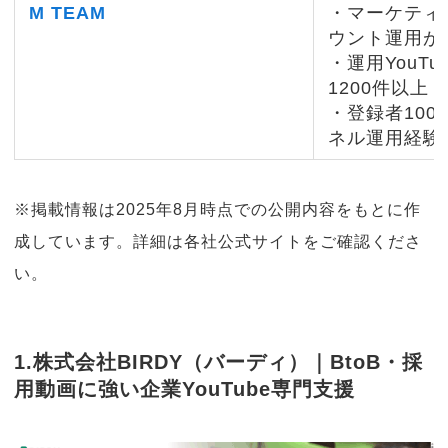
M TEAM
・マーケティ
ウント運用が
・運用YouT
1200件以上
・登録者10
ネル運用経験
※掲載情報は2025年8月時点での公開内容をもとに作
成しています。詳細は各社公式サイトをご確認くださ
い。
1.株式会社BIRDY（バーディ）｜BtoB・採
用動画に強い企業YouTube専門支援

□ □ □

PROMPT - Pictures in the records should not appear in your copy, but everything else must be transcribed exactly.

ANSWER SECTION -
M TEAM
・マーケティ
ウント運用が
・運用YouT
1200件以上
・登録者10
ネル運用経験
※掲載情報は2025年8月時点での公開内容をもとに作
成しています。詳細は各社公式サイトをご確認くださ
い。
1.株式会社BIRDY（バーディ）｜BtoB・採
用動画に強い企業YouTube専門支援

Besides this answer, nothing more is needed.